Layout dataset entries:

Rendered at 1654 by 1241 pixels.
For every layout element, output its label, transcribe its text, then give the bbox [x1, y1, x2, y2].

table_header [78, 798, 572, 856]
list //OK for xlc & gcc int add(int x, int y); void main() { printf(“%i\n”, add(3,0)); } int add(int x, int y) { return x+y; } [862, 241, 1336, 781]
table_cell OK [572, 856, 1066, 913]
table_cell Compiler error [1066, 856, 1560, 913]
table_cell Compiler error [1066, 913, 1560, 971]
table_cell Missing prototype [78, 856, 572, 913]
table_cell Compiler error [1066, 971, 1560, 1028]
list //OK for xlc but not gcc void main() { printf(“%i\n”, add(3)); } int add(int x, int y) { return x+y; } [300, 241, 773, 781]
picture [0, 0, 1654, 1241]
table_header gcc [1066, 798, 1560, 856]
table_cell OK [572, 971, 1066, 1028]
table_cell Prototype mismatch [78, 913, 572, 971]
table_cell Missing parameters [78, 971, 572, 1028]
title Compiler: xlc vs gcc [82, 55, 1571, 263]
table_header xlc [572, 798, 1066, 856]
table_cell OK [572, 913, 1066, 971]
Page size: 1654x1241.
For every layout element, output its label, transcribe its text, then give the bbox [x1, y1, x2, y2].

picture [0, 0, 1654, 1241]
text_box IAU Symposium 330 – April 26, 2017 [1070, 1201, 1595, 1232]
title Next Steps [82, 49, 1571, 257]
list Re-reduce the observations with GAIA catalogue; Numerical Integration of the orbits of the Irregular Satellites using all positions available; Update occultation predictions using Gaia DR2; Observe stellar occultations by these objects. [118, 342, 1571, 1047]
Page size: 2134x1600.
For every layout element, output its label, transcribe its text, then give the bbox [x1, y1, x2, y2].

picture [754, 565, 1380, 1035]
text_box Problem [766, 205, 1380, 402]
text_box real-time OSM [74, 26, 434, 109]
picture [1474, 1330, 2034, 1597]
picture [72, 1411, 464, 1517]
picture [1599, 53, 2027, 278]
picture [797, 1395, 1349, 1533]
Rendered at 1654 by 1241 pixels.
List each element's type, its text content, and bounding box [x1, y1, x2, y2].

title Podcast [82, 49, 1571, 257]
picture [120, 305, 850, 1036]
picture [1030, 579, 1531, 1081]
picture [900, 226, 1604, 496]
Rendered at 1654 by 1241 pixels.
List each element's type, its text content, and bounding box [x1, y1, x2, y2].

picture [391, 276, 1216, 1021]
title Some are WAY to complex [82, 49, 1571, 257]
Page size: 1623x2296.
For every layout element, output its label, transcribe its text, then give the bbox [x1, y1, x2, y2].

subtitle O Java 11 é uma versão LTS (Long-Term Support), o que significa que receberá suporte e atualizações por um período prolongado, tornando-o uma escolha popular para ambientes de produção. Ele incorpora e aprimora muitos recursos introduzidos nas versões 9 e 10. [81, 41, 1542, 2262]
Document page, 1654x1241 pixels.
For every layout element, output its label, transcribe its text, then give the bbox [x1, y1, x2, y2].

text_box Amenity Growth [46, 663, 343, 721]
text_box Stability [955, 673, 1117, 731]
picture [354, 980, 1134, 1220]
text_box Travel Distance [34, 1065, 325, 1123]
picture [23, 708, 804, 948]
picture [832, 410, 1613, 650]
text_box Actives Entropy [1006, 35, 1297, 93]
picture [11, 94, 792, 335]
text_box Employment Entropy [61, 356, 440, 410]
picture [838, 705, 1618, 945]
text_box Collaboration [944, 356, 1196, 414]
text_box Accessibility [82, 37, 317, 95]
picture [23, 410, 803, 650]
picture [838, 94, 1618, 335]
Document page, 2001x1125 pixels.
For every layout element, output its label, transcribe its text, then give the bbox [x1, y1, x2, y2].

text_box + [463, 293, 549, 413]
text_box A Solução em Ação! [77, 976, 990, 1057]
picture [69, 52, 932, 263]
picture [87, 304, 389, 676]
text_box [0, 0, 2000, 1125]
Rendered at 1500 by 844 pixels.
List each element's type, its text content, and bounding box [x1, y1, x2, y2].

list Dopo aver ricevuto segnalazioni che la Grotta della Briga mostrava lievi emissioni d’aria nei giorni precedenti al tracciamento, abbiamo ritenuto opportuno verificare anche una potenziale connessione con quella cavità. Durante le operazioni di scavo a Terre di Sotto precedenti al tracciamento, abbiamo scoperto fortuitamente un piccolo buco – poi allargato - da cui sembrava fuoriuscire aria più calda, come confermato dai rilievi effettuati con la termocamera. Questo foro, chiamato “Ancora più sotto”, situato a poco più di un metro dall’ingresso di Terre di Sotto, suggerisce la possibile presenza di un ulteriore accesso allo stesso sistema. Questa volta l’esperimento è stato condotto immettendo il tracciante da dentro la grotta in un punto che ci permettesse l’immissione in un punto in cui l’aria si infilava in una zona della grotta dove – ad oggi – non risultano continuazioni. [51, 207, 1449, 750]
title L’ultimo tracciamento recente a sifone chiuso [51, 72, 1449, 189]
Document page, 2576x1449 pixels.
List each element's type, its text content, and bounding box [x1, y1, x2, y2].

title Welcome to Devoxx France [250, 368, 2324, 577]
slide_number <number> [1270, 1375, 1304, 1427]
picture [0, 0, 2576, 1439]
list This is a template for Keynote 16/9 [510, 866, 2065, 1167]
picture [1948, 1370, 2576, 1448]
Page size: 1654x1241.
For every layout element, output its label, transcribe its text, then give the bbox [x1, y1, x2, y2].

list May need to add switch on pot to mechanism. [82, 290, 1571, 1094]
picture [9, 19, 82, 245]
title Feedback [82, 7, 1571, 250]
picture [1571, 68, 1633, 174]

→ Required work: Please extract the lines in the data above, starting at the line that contains "Page size: 1623x2296." and ending at the line that contains "subtitle O Java", and reproduce them exactly.

→ In response:
Page size: 1623x2296.
For every layout element, output its label, transcribe its text, then give the bbox [x1, y1, x2, y2].

subtitle O Java 11 é uma versão LTS (Long-Term Support), o que significa que receberá suporte e atualizações por um período prolongado, tornando-o uma escolha popular para ambientes de produção. Ele incorpora e aprimora muitos recursos introduzidos nas versões 9 e 10. [81, 41, 1542, 2262]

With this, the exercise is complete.